## What to work on
Write out, exactly and only, the lines that run from the top of the records to the line with "and get prescriptions". Include both ends; exclude pictures.

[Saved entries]
****************************************

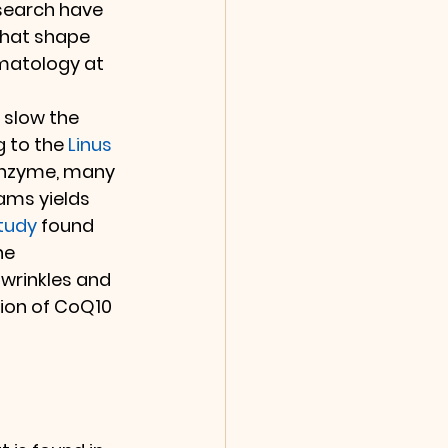
search have 
that shape 
rmatology at 
 slow the 
 to the 
Linus 
oenzyme, many 
ams yields 
tudy
 found 
he 
wrinkles and 
ion of CoQ10 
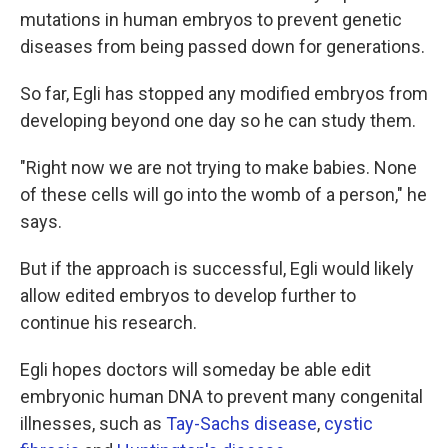
mutations in human embryos to prevent genetic
diseases from being passed down for generations.
So far, Egli has stopped any modified embryos from
developing beyond one day so he can study them.
"Right now we are not trying to make babies. None
of these cells will go into the womb of a person," he
says.
But if the approach is successful, Egli would likely
allow edited embryos to develop further to
continue his research.
Egli hopes doctors will someday be able edit
embryonic human DNA to prevent many congenital
illnesses, such as
Tay-Sachs disease
,
cystic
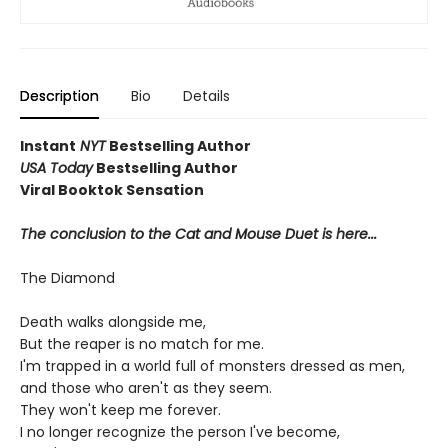
Description
Bio
Details
Instant
NYT
Bestselling Author
USA Today
Bestselling Author
Viral Booktok Sensation
The conclusion to the Cat and Mouse Duet is here...
The Diamond
Death walks alongside me,
But the reaper is no match for me.
I'm trapped in a world full of monsters dressed as men,
and those who aren't as they seem.
They won't keep me forever.
I no longer recognize the person I've become,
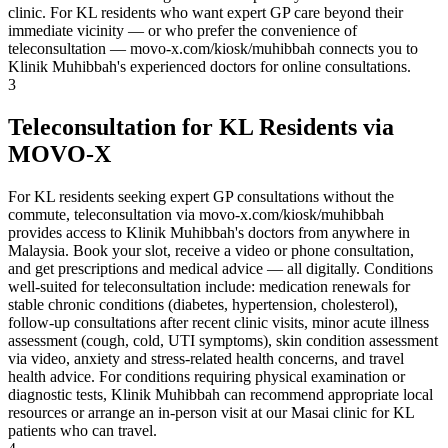
clinic. For KL residents who want expert GP care beyond their
immediate vicinity — or who prefer the convenience of
teleconsultation — movo-x.com/kiosk/muhibbah connects you to
Klinik Muhibbah's experienced doctors for online consultations.
3
Teleconsultation for KL Residents via
MOVO-X
For KL residents seeking expert GP consultations without the
commute, teleconsultation via movo-x.com/kiosk/muhibbah
provides access to Klinik Muhibbah's doctors from anywhere in
Malaysia. Book your slot, receive a video or phone consultation,
and get prescriptions and medical advice — all digitally. Conditions
well-suited for teleconsultation include: medication renewals for
stable chronic conditions (diabetes, hypertension, cholesterol),
follow-up consultations after recent clinic visits, minor acute illness
assessment (cough, cold, UTI symptoms), skin condition assessment
via video, anxiety and stress-related health concerns, and travel
health advice. For conditions requiring physical examination or
diagnostic tests, Klinik Muhibbah can recommend appropriate local
resources or arrange an in-person visit at our Masai clinic for KL
patients who can travel.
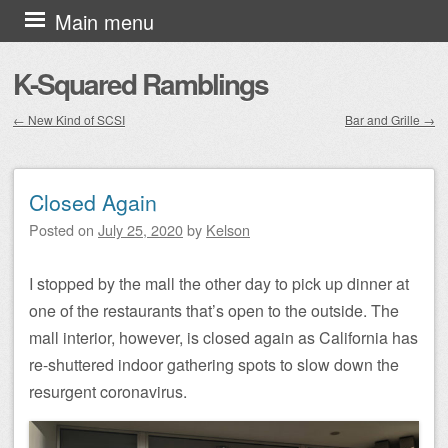
Skip to content
Main menu
K-Squared Ramblings
←
New Kind of SCSI
Bar and Grille
→
Post navigation
Closed Again
Posted on
July 25, 2020
by
Kelson
I stopped by the mall the other day to pick up dinner at
one of the restaurants that’s open to the outside. The
mall interior, however, is closed again as California has
re-shuttered indoor gathering spots to slow down the
resurgent coronavirus.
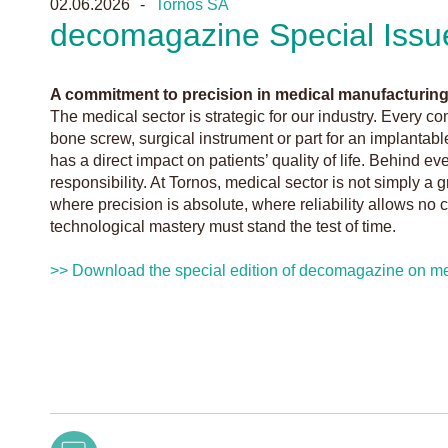
02.06.2026
Tornos SA
decomagazine Special Issu
A commitment to precision in medical manufacturin
The medical sector is strategic for our industry. Every
bone screw, surgical instrument or part for an implanta
has a direct impact on patients’ quality of life. Behind ev
responsibility. At Tornos, medical sector is not simply a gr
where precision is absolute, where reliability allows n
technological mastery must stand the test of time.
>> Download the special edition of decomagazine on me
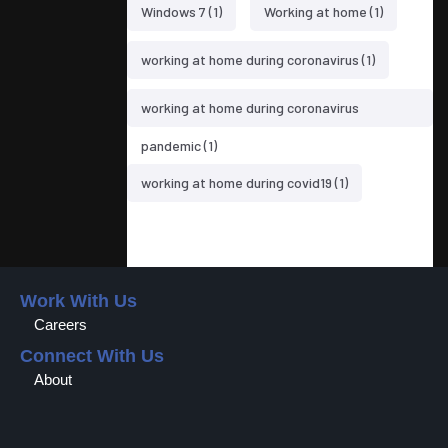
Windows 7
(1)
Working at home
(1)
working at home during coronavirus
(1)
working at home during coronavirus
pandemic
(1)
working at home during covid19
(1)
Work With Us
Careers
Connect With Us
About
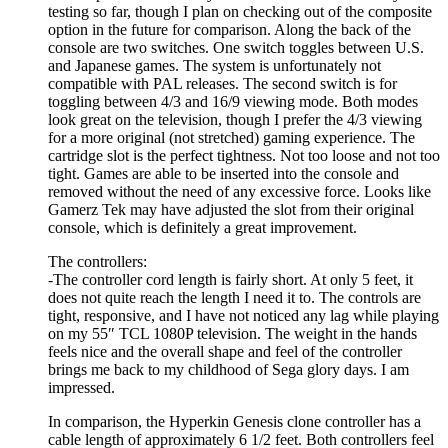
testing so far, though I plan on checking out of the composite
option in the future for comparison. Along the back of the
console are two switches. One switch toggles between U.S.
and Japanese games. The system is unfortunately not
compatible with PAL releases. The second switch is for
toggling between 4/3 and 16/9 viewing mode. Both modes
look great on the television, though I prefer the 4/3 viewing
for a more original (not stretched) gaming experience. The
cartridge slot is the perfect tightness. Not too loose and not too
tight. Games are able to be inserted into the console and
removed without the need of any excessive force. Looks like
Gamerz Tek may have adjusted the slot from their original
console, which is definitely a great improvement.
The controllers:
-The controller cord length is fairly short. At only 5 feet, it
does not quite reach the length I need it to. The controls are
tight, responsive, and I have not noticed any lag while playing
on my 55″ TCL 1080P television. The weight in the hands
feels nice and the overall shape and feel of the controller
brings me back to my childhood of Sega glory days. I am
impressed.
In comparison, the Hyperkin Genesis clone controller has a
cable length of approximately 6 1/2 feet. Both controllers feel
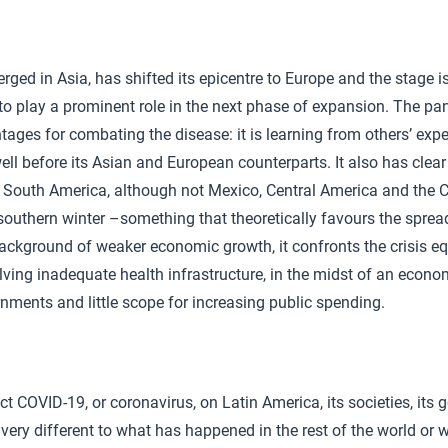
ged in Asia, has shifted its epicentre to Europe and the stage is
to play a prominent role in the next phase of expansion. The pa
tages for combating the disease: it is learning from others’ exp
well before its Asian and European counterparts. It also has cle
of South America, although not Mexico, Central America and the C
outhern winter –something that theoretically favours the spread
ackground of weaker economic growth, it confronts the crisis e
volving inadequate health infrastructure, in the midst of an eco
rnments and little scope for increasing public spending.
ct COVID-19, or coronavirus, on Latin America, its societies, its
very different to what has happened in the rest of the world or wi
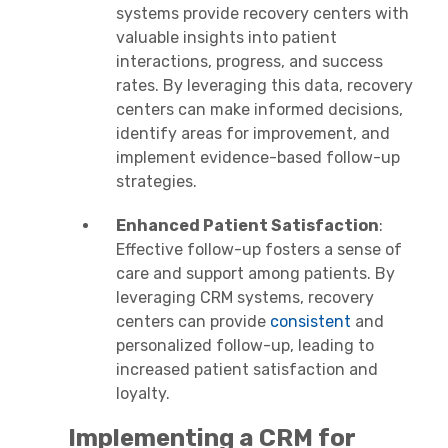
systems provide recovery centers with
valuable insights into patient
interactions, progress, and success
rates. By leveraging this data, recovery
centers can make informed decisions,
identify areas for improvement, and
implement evidence-based follow-up
strategies.
Enhanced Patient Satisfaction
:
Effective follow-up fosters a sense of
care and support among patients. By
leveraging CRM systems, recovery
centers can provide
consistent
and
personalized follow-up, leading to
increased patient satisfaction and
loyalty.
Implementing a CRM for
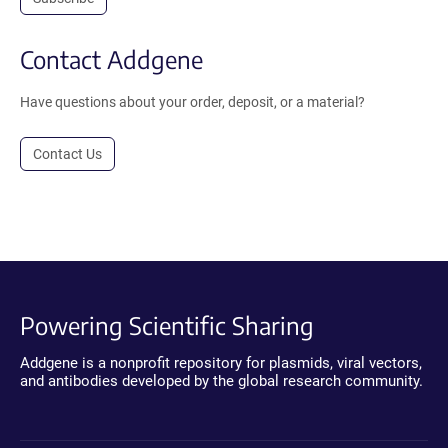
Contact Addgene
Have questions about your order, deposit, or a material?
Contact Us
Powering Scientific Sharing
Addgene is a nonprofit repository for plasmids, viral vectors,
and antibodies developed by the global research community.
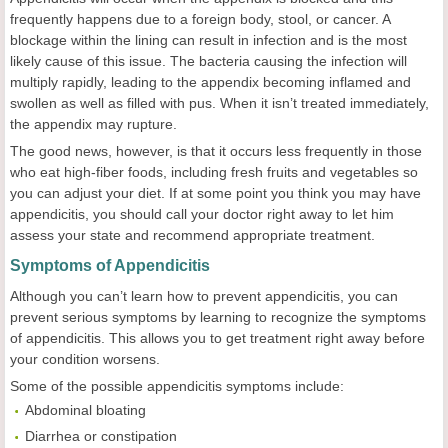
frequently happens due to a foreign body, stool, or cancer. A
blockage within the lining can result in infection and is the most
likely cause of this issue. The bacteria causing the infection will
multiply rapidly, leading to the appendix becoming inflamed and
swollen as well as filled with pus. When it isn’t treated immediately,
the appendix may rupture.
The good news, however, is that it occurs less frequently in those
who eat high-fiber foods, including fresh fruits and vegetables so
you can adjust your diet. If at some point you think you may have
appendicitis, you should call your doctor right away to let him
assess your state and recommend appropriate treatment.
Symptoms of Appendicitis
Although you can’t learn how to prevent appendicitis, you can
prevent serious symptoms by learning to recognize the symptoms
of appendicitis. This allows you to get treatment right away before
your condition worsens.
Some of the possible appendicitis symptoms include:
Abdominal bloating
Diarrhea or constipation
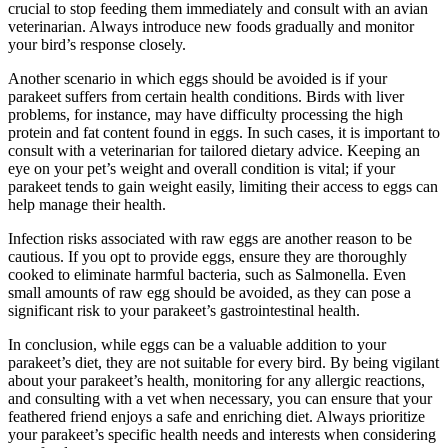
crucial to stop feeding them immediately and consult with an avian
veterinarian. Always introduce new foods gradually and monitor
your bird’s response closely.
Another scenario in which eggs should be avoided is if your
parakeet suffers from certain health conditions. Birds with liver
problems, for instance, may have difficulty processing the high
protein and fat content found in eggs. In such cases, it is important to
consult with a veterinarian for tailored dietary advice. Keeping an
eye on your pet’s weight and overall condition is vital; if your
parakeet tends to gain weight easily, limiting their access to eggs can
help manage their health.
Infection risks associated with raw eggs are another reason to be
cautious. If you opt to provide eggs, ensure they are thoroughly
cooked to eliminate harmful bacteria, such as Salmonella. Even
small amounts of raw egg should be avoided, as they can pose a
significant risk to your parakeet’s gastrointestinal health.
In conclusion, while eggs can be a valuable addition to your
parakeet’s diet, they are not suitable for every bird. By being vigilant
about your parakeet’s health, monitoring for any allergic reactions,
and consulting with a vet when necessary, you can ensure that your
feathered friend enjoys a safe and enriching diet. Always prioritize
your parakeet’s specific health needs and interests when considering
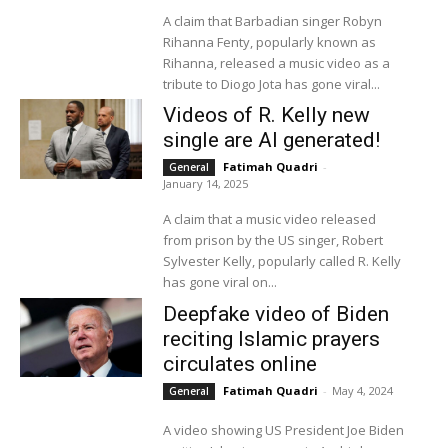
A claim that Barbadian singer Robyn
Rihanna Fenty, popularly known as
Rihanna, released a music video as a
tribute to Diogo Jota has gone viral...
Videos of R. Kelly new
single are AI generated!
Fatimah Quadri
-
General
January 14, 2025
A claim that a music video released
from prison by the US singer, Robert
Sylvester Kelly, popularly called R. Kelly
has gone viral on...
Deepfake video of Biden
reciting Islamic prayers
circulates online
Fatimah Quadri
-
May 4, 2024
General
A video showing US President Joe Biden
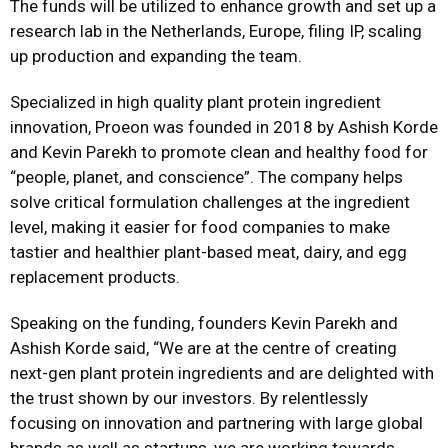
The funds will be utilized to enhance growth and set up a
research lab in the Netherlands, Europe, filing IP, scaling
up production and expanding the team.
Specialized in high quality plant protein ingredient
innovation, Proeon was founded in 2018 by Ashish Korde
and Kevin Parekh to promote clean and healthy food for
“people, planet, and conscience”. The company helps
solve critical formulation challenges at the ingredient
level, making it easier for food companies to make
tastier and healthier plant-based meat, dairy, and egg
replacement products.
Speaking on the funding, founders Kevin Parekh and
Ashish Korde said, “We are at the centre of creating
next-gen plant protein ingredients and are delighted with
the trust shown by our investors. By relentlessly
focusing on innovation and partnering with large global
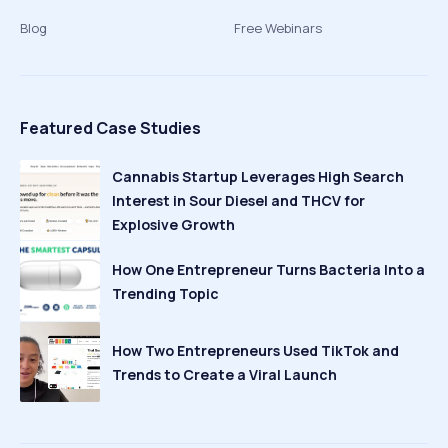
Blog
Free Webinars
Featured Case Studies
Cannabis Startup Leverages High Search
Interest in Sour Diesel and THCV for
Explosive Growth
How One Entrepreneur Turns Bacteria Into a
Trending Topic
How Two Entrepreneurs Used TikTok and
Trends to Create a Viral Launch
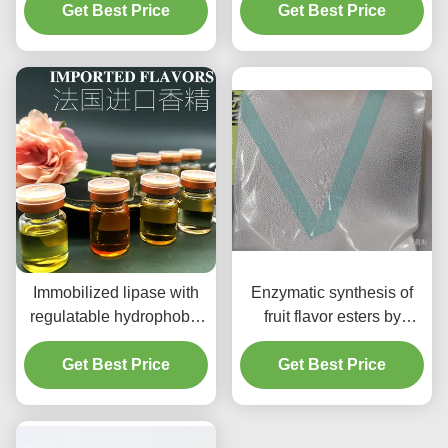
Get Best Price
Mediated
Cosmetics Enzymes
Get Best Price
Transesterification
Immobilized Lipase and
fermentation-based
Formula
Immobilized lipase with
Enzymatic synthesis of
regulatable hydrophobic
fruit flavor esters by
surface for flavor ester
immobilized lipase
Get Best Price
synthesis
Get Best Price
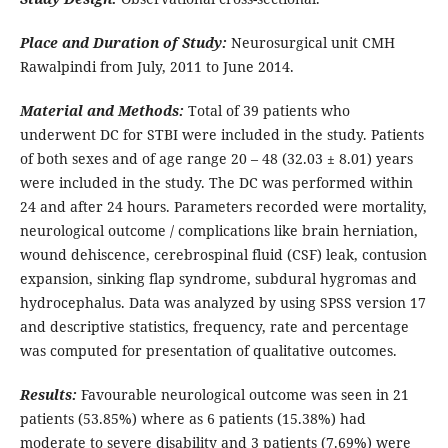
Place and Duration of Study:
Neurosurgical unit CMH
Rawalpindi from July, 2011 to June 2014.
Material and Methods:
Total of 39 patients who
underwent DC for STBI were included in the study. Patients
of both sexes and of age range 20 – 48 (32.03 ± 8.01) years
were included in the study. The DC was performed within
24 and after 24 hours. Parameters recorded were mortality,
neurological outcome / complications like brain herniation,
wound dehiscence, cerebrospinal fluid (CSF) leak, contusion
expansion, sinking flap syndrome, subdural hygromas and
hydrocephalus. Data was analyzed by using SPSS version 17
and descriptive statistics, frequency, rate and percentage
was computed for presentation of qualitative outcomes.
Results:
Favourable neurological outcome was seen in 21
patients (53.85%) where as 6 patients (15.38%) had
moderate to severe disability and 3 patients (7.69%) were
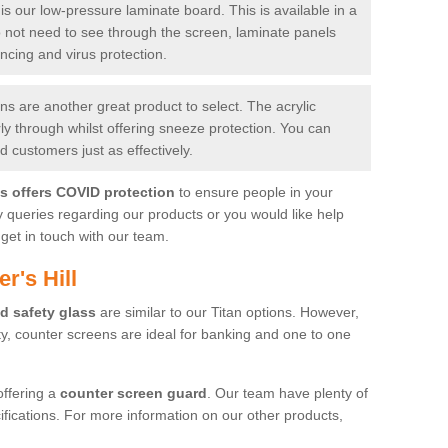
is our low-pressure laminate board. This is available in a
do not need to see through the screen, laminate panels
ancing and virus protection.
 are another great product to select. The acrylic
rly through whilst offering sneeze protection. You can
 customers just as effectively.
es offers COVID protection
to ensure people in your
y queries regarding our products or you would like help
get in touch with our team.
r's Hill
d safety glass
are similar to our Titan options. However,
ity, counter screens are ideal for banking and one to one
offering a
counter screen guard
. Our team have plenty of
cifications. For more information on our other products,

****************************************

## Reply
search have 
that shape 
rmatology at 
 slow the 
 to the 
Linus 
oenzyme, many 
ams yields 
tudy
 found 
he 
wrinkles and 
ion of CoQ10 
mutations in human embryos to prevent genetic
diseases from being passed down for generations.
So far, Egli has stopped any modified embryos from
developing beyond one day so he can study them.
"Right now we are not trying to make babies. None
of these cells will go into the womb of a person," he
says.
But if the approach is successful, Egli would likely
allow edited embryos to develop further to
continue his research.
Egli hopes doctors will someday be able edit
embryonic human DNA to prevent many congenital
illnesses, such as
Tay-Sachs disease
,
cystic
Description
Bio
Details
Instant
NYT
Bestselling Author
USA Today
Bestselling Author
Viral Booktok Sensation
The conclusion to the Cat and Mouse Duet is here...
The Diamond
Death walks alongside me,
But the reaper is no match for me.
I'm trapped in a world full of monsters dressed as men,
and those who aren't as they seem.
They won't keep me forever.
I no longer recognize the person I've become,
clinic. For KL residents who want expert GP care beyond their
immediate vicinity — or who prefer the convenience of
teleconsultation — movo-x.com/kiosk/muhibbah connects you to
Klinik Muhibbah's experienced doctors for online consultations.
3
Teleconsultation for KL Residents via
MOVO-X
For KL residents seeking expert GP consultations without the
commute, teleconsultation via movo-x.com/kiosk/muhibbah
provides access to Klinik Muhibbah's doctors from anywhere in
Malaysia. Book your slot, receive a video or phone consultation,
and get prescriptions and medical advice — all digitally. Conditions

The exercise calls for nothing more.